Jean Rochefort, l’une des figures les plus populaires du cinéma français, décédé dans la nuit de dimanche à lundi à l’âge de 87 ans, était un comédien éclectique, pudique et passionné, incarnation du gentleman à la française.
L’acteur, qui avait été hospitalisé en août dernier, est mort dans un établissement parisien, a annoncé lundi sa fille Clémence. Avec ses grandes moustaches, son air de séducteur farceur, Jean Rochefort restera comme l’une des grandes voix du septième art français par son timbre de voix unique, grave et pénétrant, immédiatement identifiable, à l’instar d’autres monuments du pays comme Jean-Louis Trintignant ou Philippe Noiret.
« J’appartiens au patrimoine. Il y a le jambon de Bayonne, Noiret, (Jean-Pierre, NDLR), Marielle et moi », plaisantait l’acteur, qui a tourné dans près de 150 films. S’il s’est taillé une réputation dans les comédies, où il a souvent incarné des rôles de pince-sans-rire, Jean Rochefort était un acteur singulier, difficile à classer, avec cet air à la fois conventionnel et « fêlé », comme le disait le réalisateur Patrice Leconte dont il était l’acteur fétiche.
Son allure élancée le prédestinait aux rôles de cadres supérieurs. Il a pourtant joué sur tous les registres : libertin cynique (Que la fête commence de Bertrand Tavernier), flegmatique valet anglais (Les tribulations d’un chinois en Chine de Philippe de Broca), pharmacien lâche (Courage, fuyons d’Yves Robert), père de famille adultérin (Un Eléphant ça trompe énormément d’Yves Robert), mari comblé (Le mari de la coiffeuse de Leconte), commandant de marine (Le Crabe Tambour de Pierre Schoendoerffer)… Il a promené sa silhouette longue et osseuse dans des films d’auteur ou grand public.
Sa longue carrière a été couronnée de trois Césars, pour ses rôles dans Que la fête commence en 1976, Le Crabe-Tambour en 1978, et un César d’honneur en 1999.

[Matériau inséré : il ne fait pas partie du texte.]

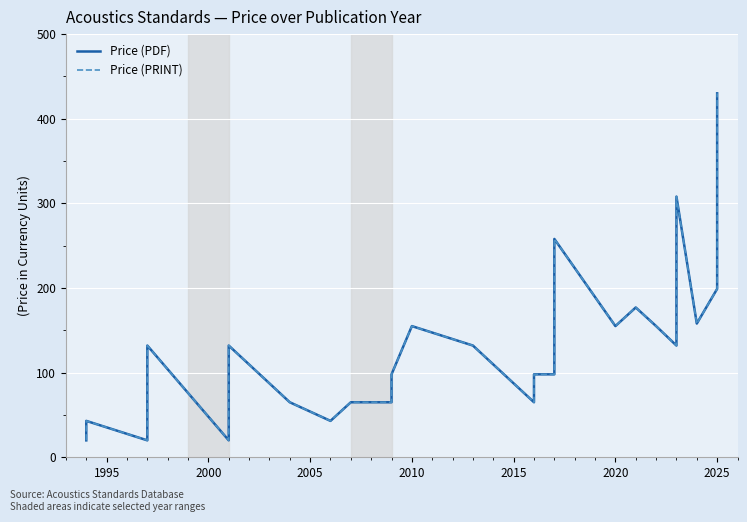

Which series has the largest total across all categories?

Price (PDF)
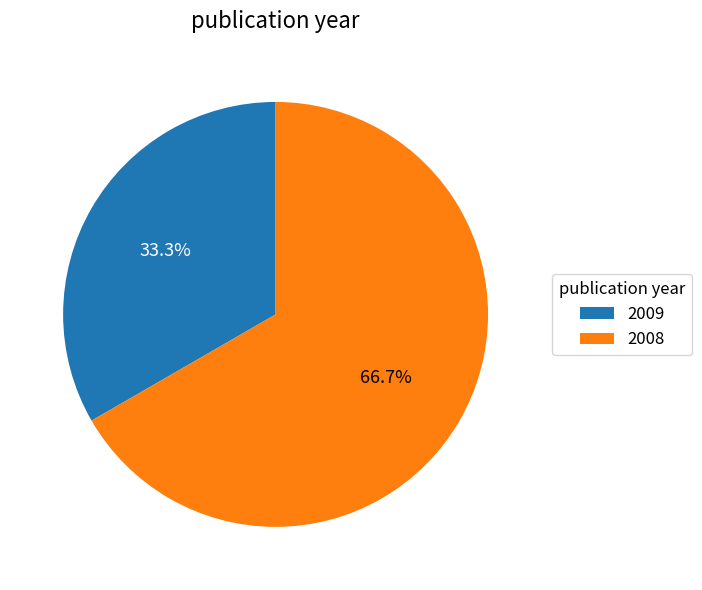

Is 2009 the majority of the pie?

No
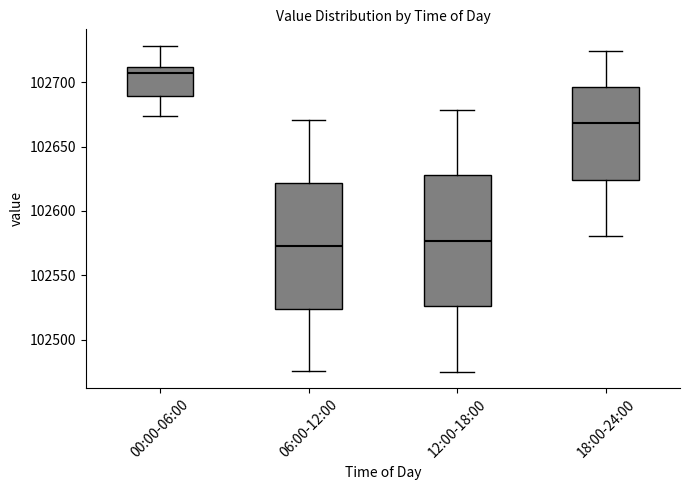

Reading left to right, read every box against the y-axis: the position of its median line, the range the box covers, and the ends of its whiskers. The values are not printed on the chart, so give them approximately, as read against the axis.

00:00-06:00: median 102705, box 102690 to 102710, whiskers 102675 to 102730
06:00-12:00: median 102575, box 102525 to 102620, whiskers 102475 to 102670
12:00-18:00: median 102575, box 102525 to 102630, whiskers 102475 to 102680
18:00-24:00: median 102670, box 102625 to 102695, whiskers 102580 to 102725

Né le 29 avril 1930 à Paris dans une famille bourgeoise, Jean Rochefort vit une enfance plutôt terne, en partie à Nantes. « Dieu que je me suis ennuyé enfant », confiait-il. Son goût pour le théâtre lui est communiqué notamment à travers les transmissions de pièces à la radio. Après l’école de théâtre de la rue Blanche à Paris, il entre au Conservatoire et débute dans la compagnie Grenier-Hussenot. Sur les planches, il construit sa renommée aux côtés notamment de Delphine Seyrig et de Claude Régy.

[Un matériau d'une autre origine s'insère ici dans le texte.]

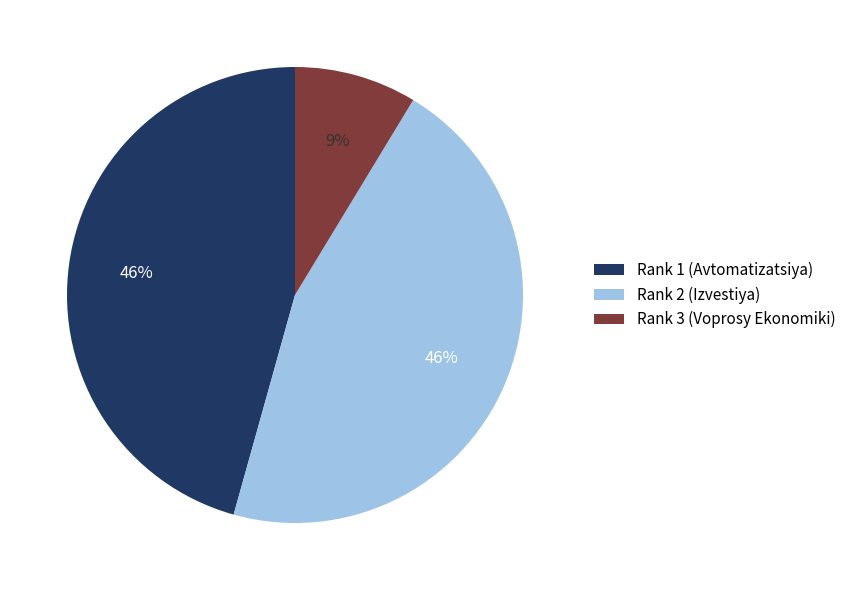

Which has a higher value, Rank 3 (Voprosy Ekonomiki) or Rank 1 (Avtomatizatsiya)?

Rank 1 (Avtomatizatsiya)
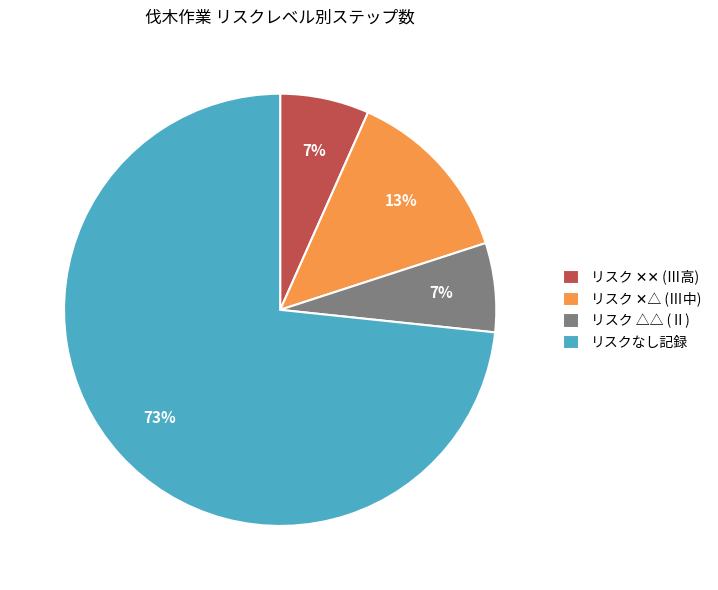

The リスク △△ (Ⅱ) slice represents 1% of the pie. True or false?

False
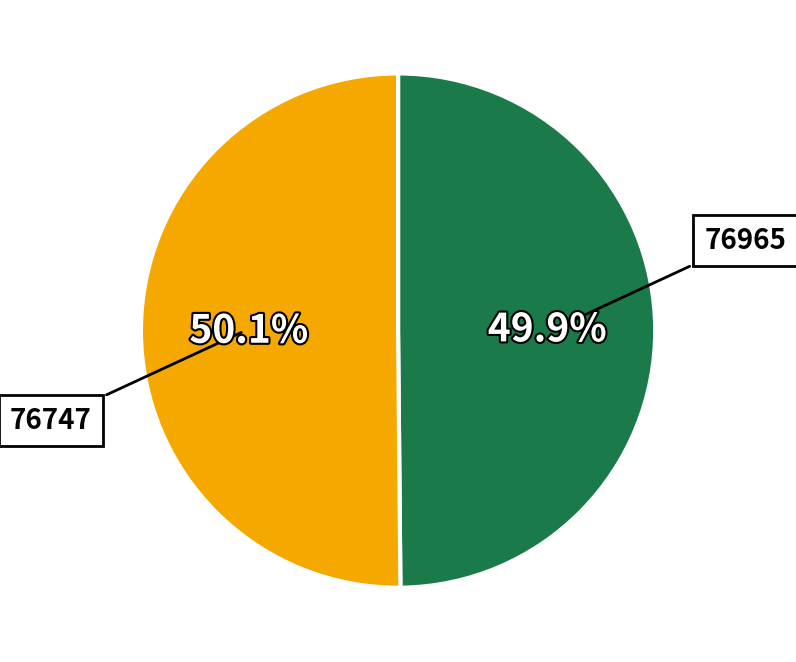

Does any single category account for the majority?

Yes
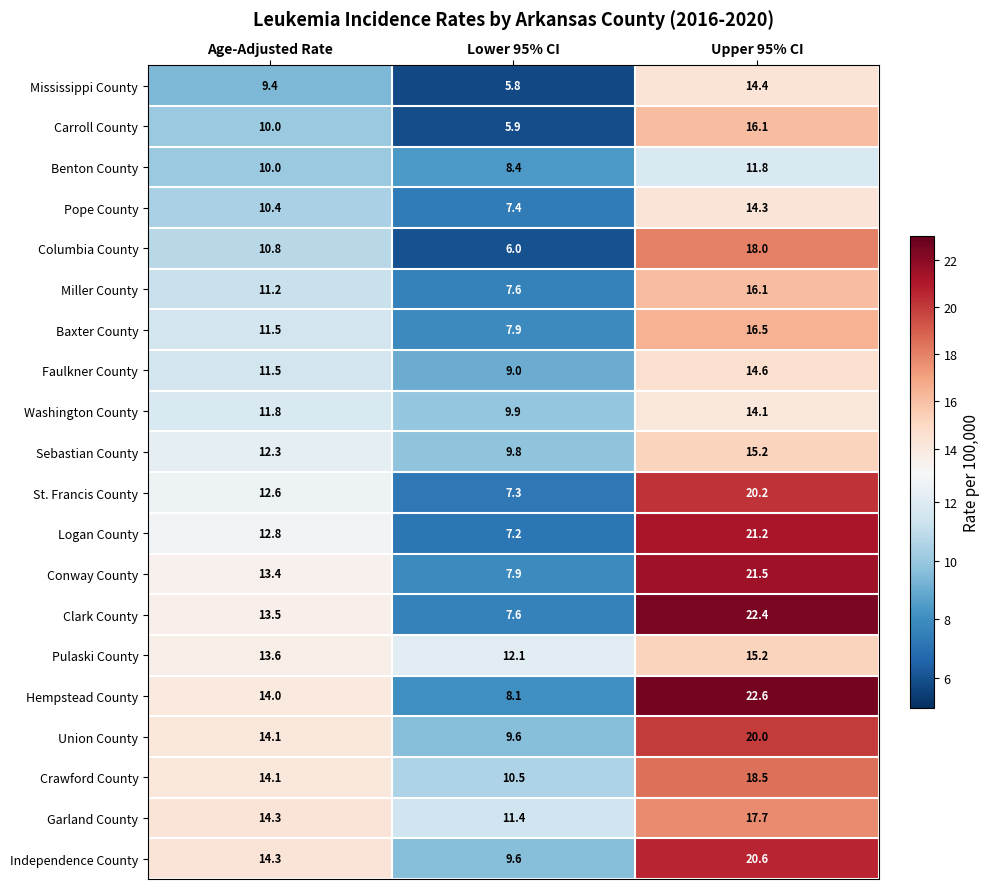

Rank the categories by Columbia County value from highest to lowest.

Upper 95% CI, Age-Adjusted Rate, Lower 95% CI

Il a près de trente ans quand il entame sa carrière au cinéma. Parti en URSS, il se marie et y reste un an. A son retour, il joue dans la série « Angélique » de Bernard Borderie. Dans les années 1970, il devient l’acteur favori d’Yves Robert (Le grand blond avec une chaussure noire, Le retour du grand blond, Un éléphant ça trompe énormément, Nous irons tous au paradis…) et acquiert son statut de vedette. C’est aussi le « chouchou » de Patrice Leconte, malgré une première rencontre catastrophique entre les deux hommes en 1975.

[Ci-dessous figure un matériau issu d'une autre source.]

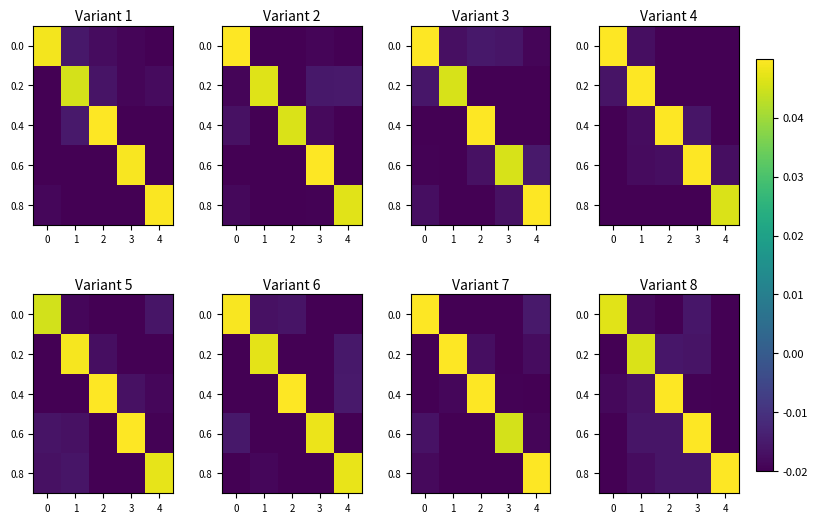

What is the difference between the maximum and minimum values in the 0.0 series?

0.1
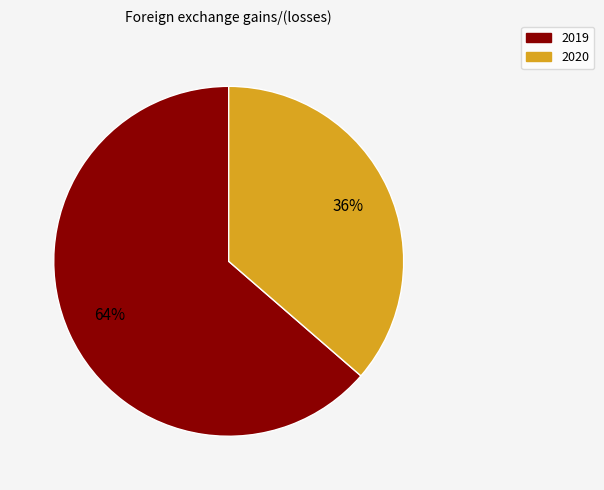

Rank the categories by value from highest to lowest.

2019, 2020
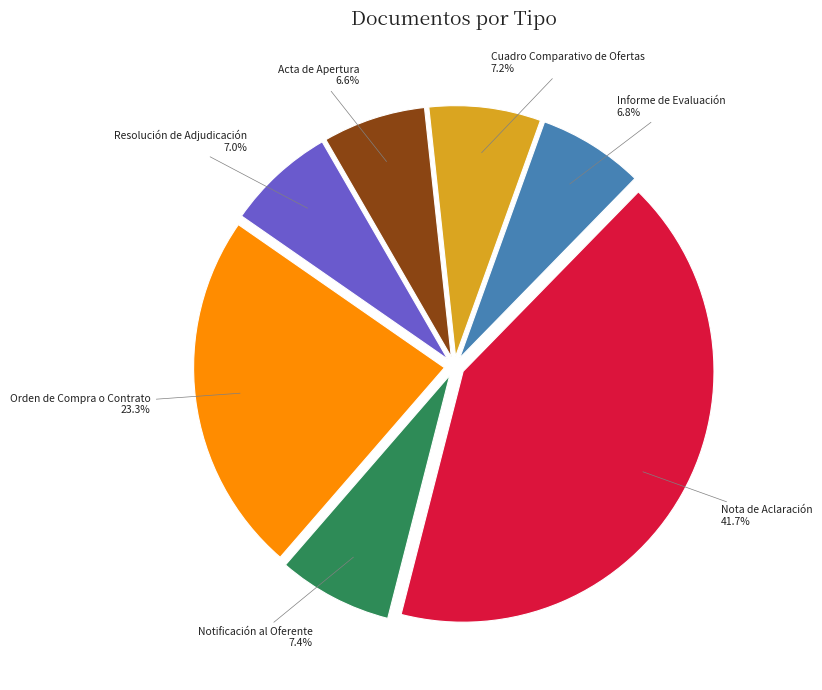

What percentage is the Nota de Aclaración slice, to the nearest percent?

42%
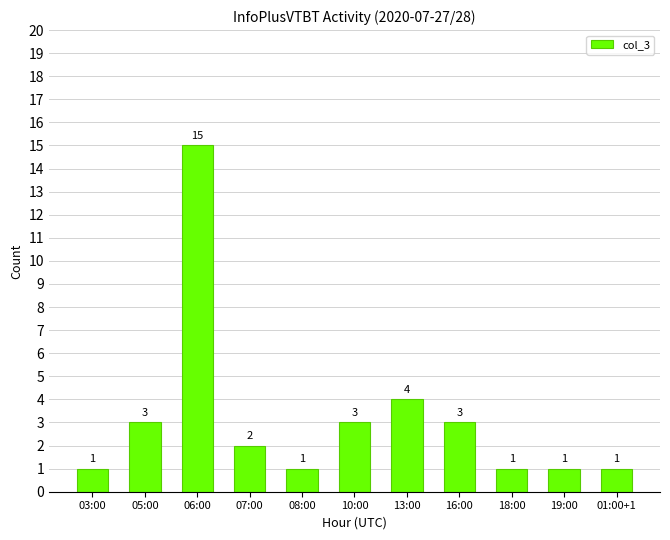

Reading right to left, list all the values displayed in this chart.

1	1	1	3	4	3	1	2	15	3	1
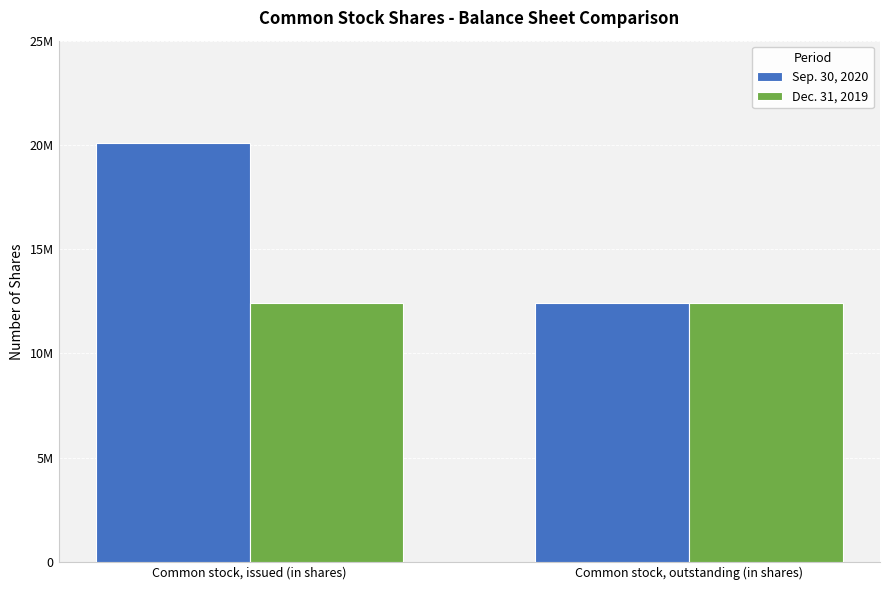

Rank the categories by Dec. 31, 2019 value from lowest to highest.

Common stock, issued (in shares), Common stock, outstanding (in shares)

Dans les années 1980, il était aussi l’animateur préféré des petits téléspectateurs du samedi soir de l’émission Disney Channel, avec le célèbre Winnie l’ourson.
En 2015, à 85 ans, il avait incarné dans Floride de Philippe Le Guay, avec Sandrine Kiberlain, un ancien industriel en proie à la confusion mentale. Son chant du cygne puisqu’il annonçait, dans la foulée, qu’il mettait un terme à sa carrière. « Je ne veux pas faire de film d’épouvante, donc il vaut mieux s’arrêter », avait-il plaisanté sur Europe 1.
Ce qui ne l’empêchait nullement d’enregistrer régulièrement, pour France 5, l’émission des « Boloss des belles lettres » où il interprétait une œuvre du patrimoine littéraire en langage de la rue. En privé, Jean Rochefort, réfractaire à la « starisation », était un passionné de cheval : il avait atteint un niveau de compétition et possédait un haras dans les Yvelines, où il a vécu jusqu’à ses 80 ans. Atteint de dépression, son psychiatre lui avait recommandé de fuir la campagne. « Parti à 30 ans de Paris, j’y suis revenu à 80 », s’amusait-il avec son mélange habituel de sérieux et d’humour. Père de cinq enfants de trois femmes (Alexandra Moscwa, Nicole Garcia et Françoise Vidal), Jean Rochefort disait avoir été un « mauvais père » accaparé par sa carrière.